Copy each line in the data that includes the word "keys".

[[ RECORD EXTRACTS open ]]

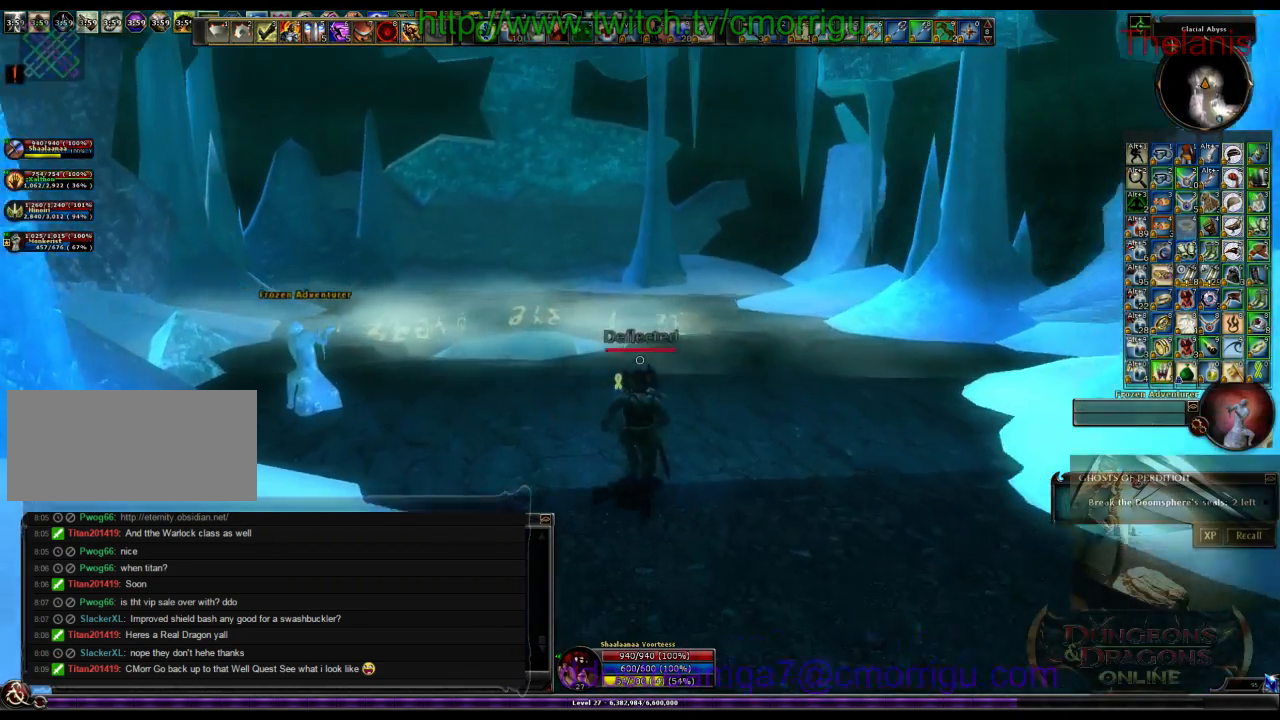
{"keys": ["w"], "events": [[167, "w", "down"]]}
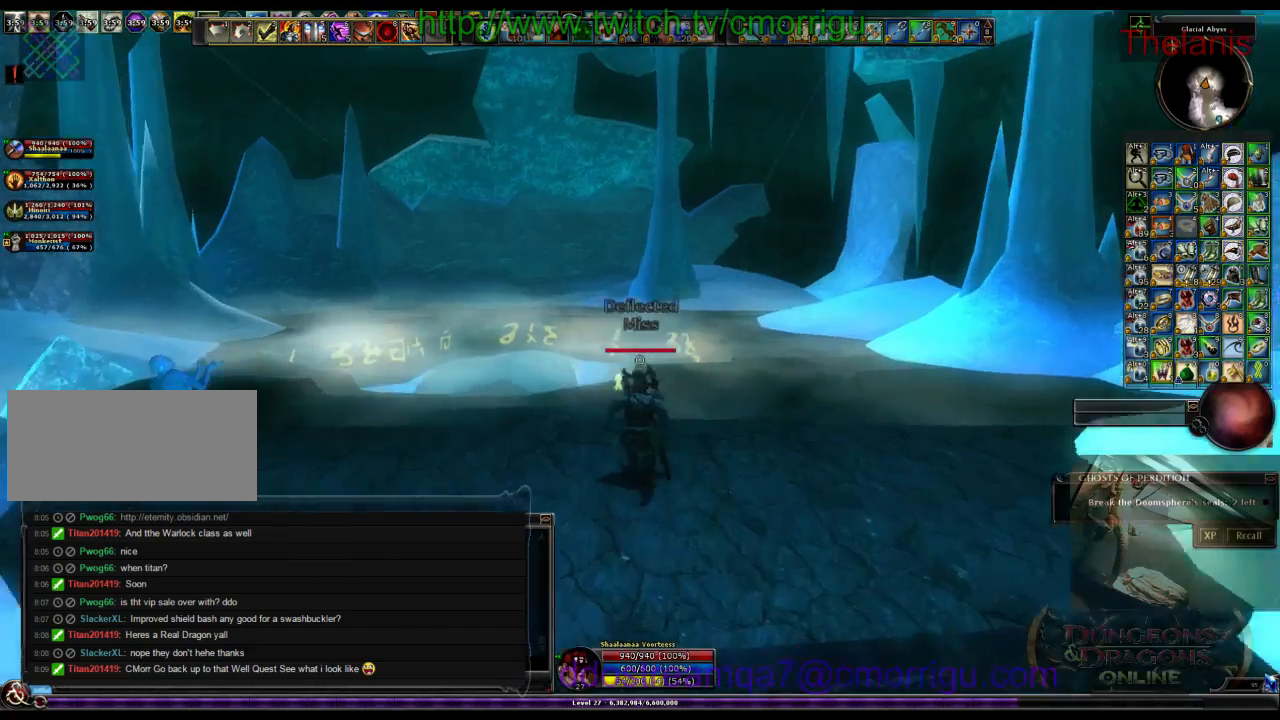
{"keys": ["w"], "events": []}
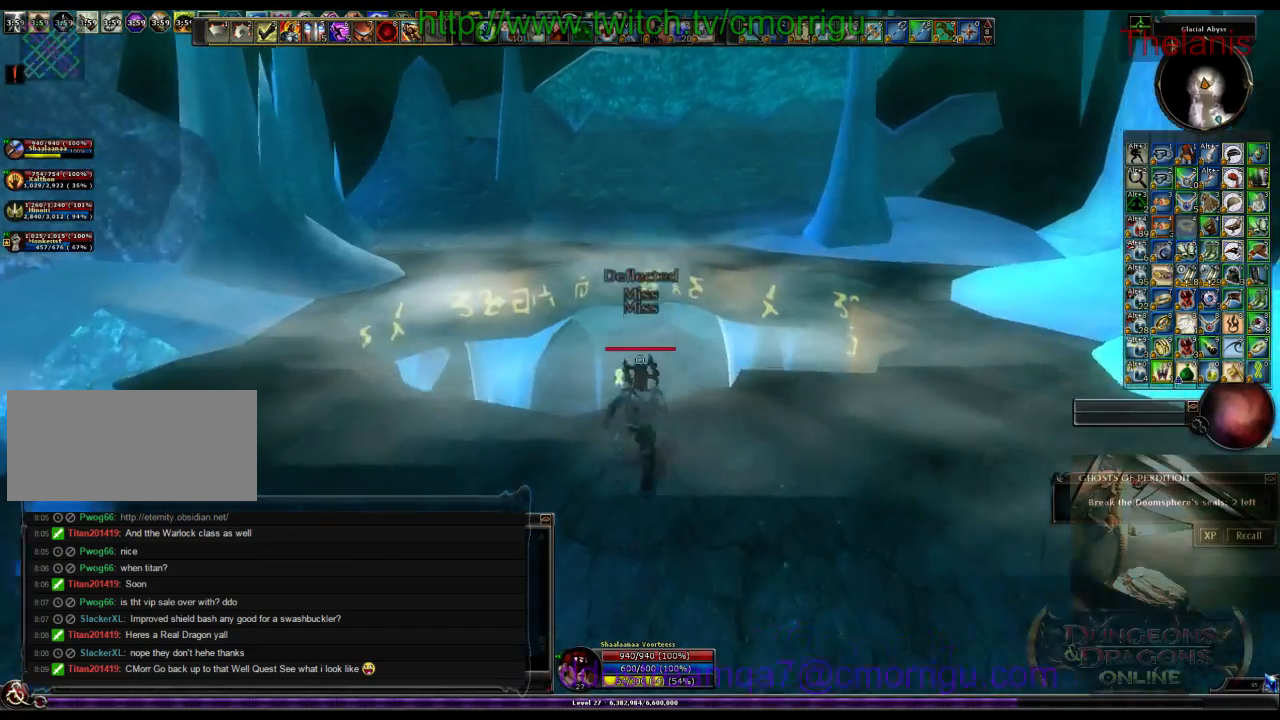
{"keys": ["w"], "events": []}
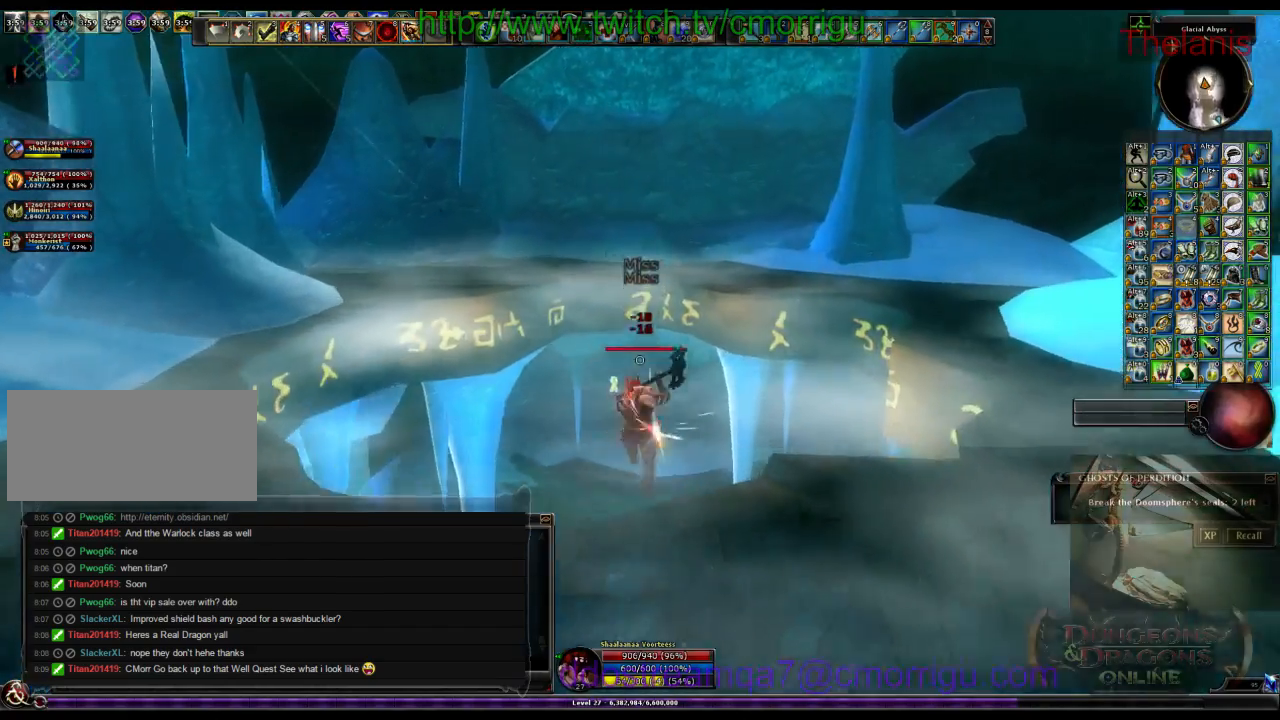
{"keys": [], "events": [[367, "w", "up"]]}
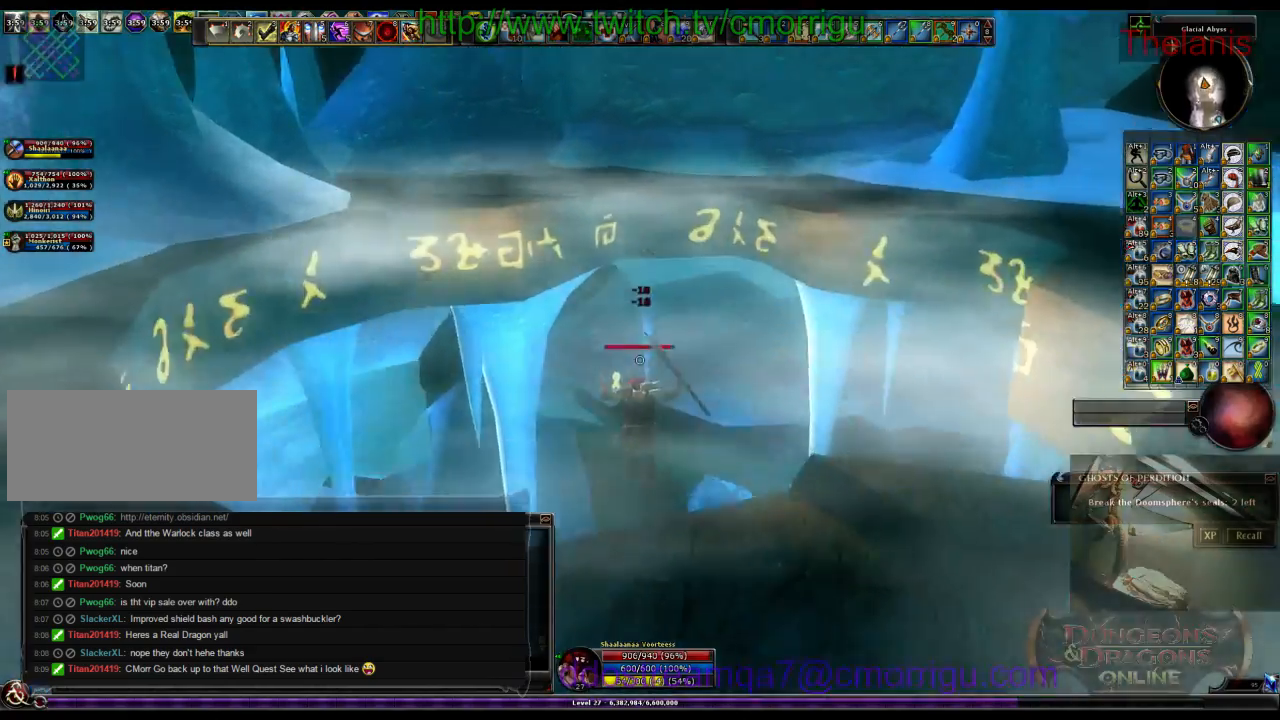
{"keys": [], "events": []}
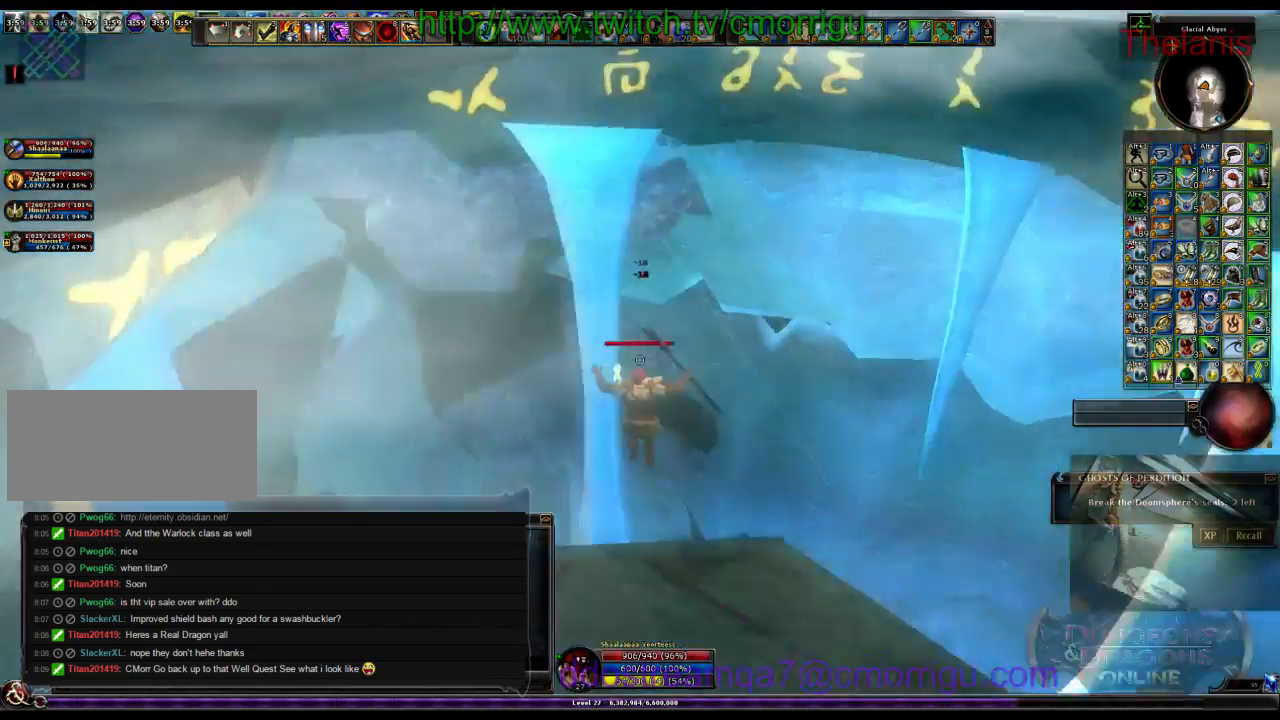
{"keys": ["w"], "events": [[367, "w", "down"]]}
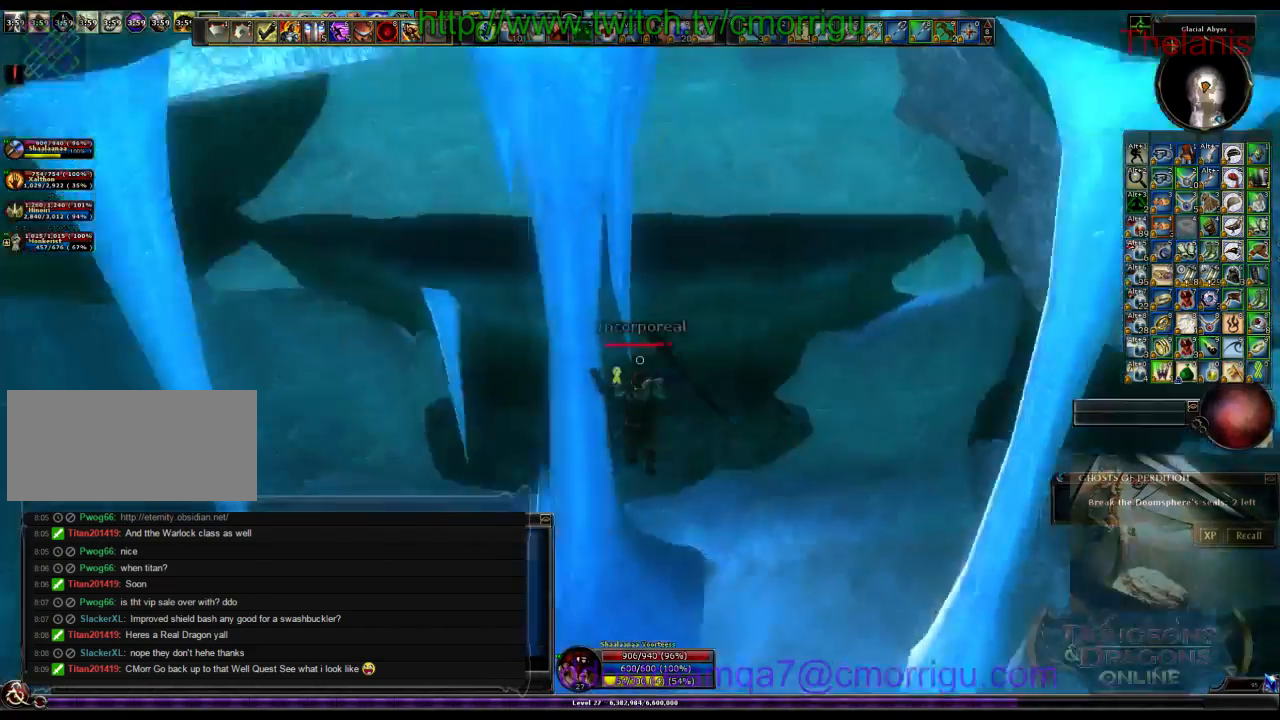
{"keys": ["w"], "events": [[267, "w", "up"], [333, "w", "down"]]}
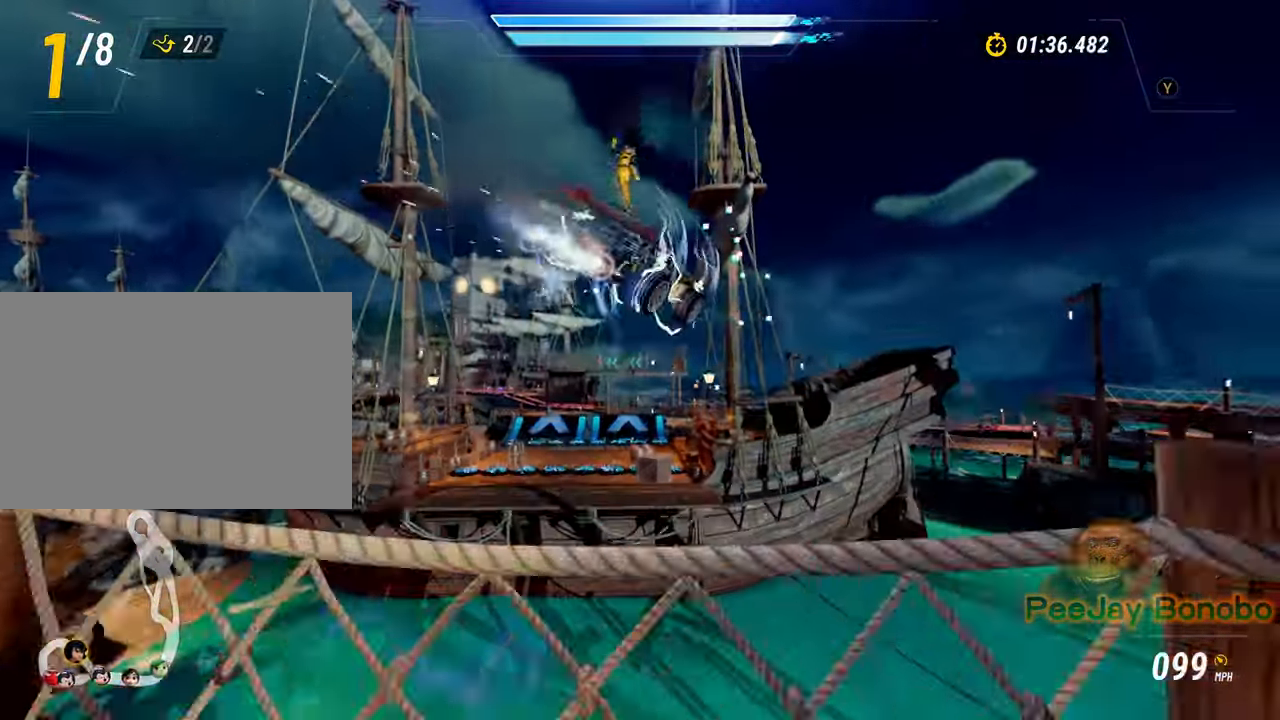
Gameplay with a controller; each line is a JSON object with the inputs held at the frame after it (dt_ms = milliseconds from this image to that frame). "events" lists button and stick changes between this image and that frame as [ms after this image, input, new state], when the widget could be followed in between. Not read: DPAD_DOWN DPAD_LEFT DPAD_RIGHT DPAD_UP L3 R3 other_buttons.
{"dt_ms": 1000, "buttons": [], "left_stick": "center", "events": [[350, "left_stick", "right"], [517, "left_stick", "center"]]}
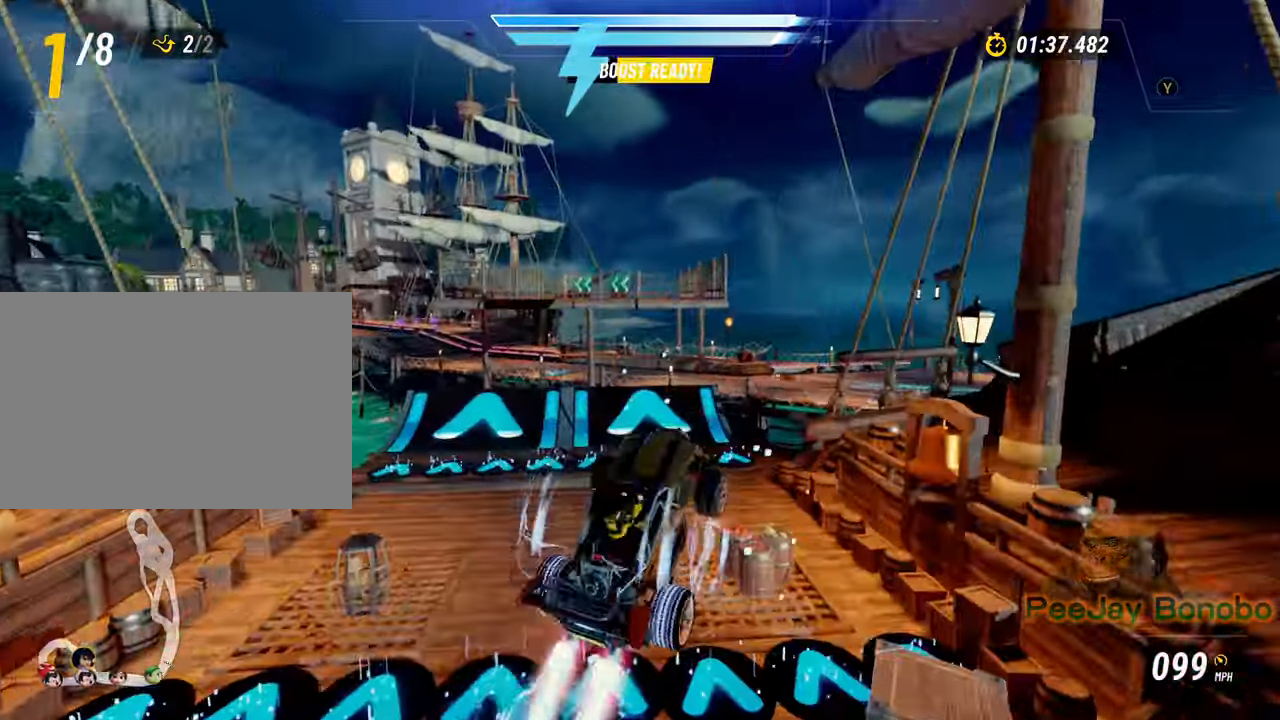
{"dt_ms": 500, "buttons": [], "left_stick": "center", "events": []}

[[ RECORD EXTRACTS closed ]]

RESULT OF THE TASK:
{"keys": ["w"], "events": [[167, "w", "down"]]}
{"keys": ["w"], "events": []}
{"keys": ["w"], "events": []}
{"keys": [], "events": [[367, "w", "up"]]}
{"keys": [], "events": []}
{"keys": ["w"], "events": [[367, "w", "down"]]}
{"keys": ["w"], "events": [[267, "w", "up"], [333, "w", "down"]]}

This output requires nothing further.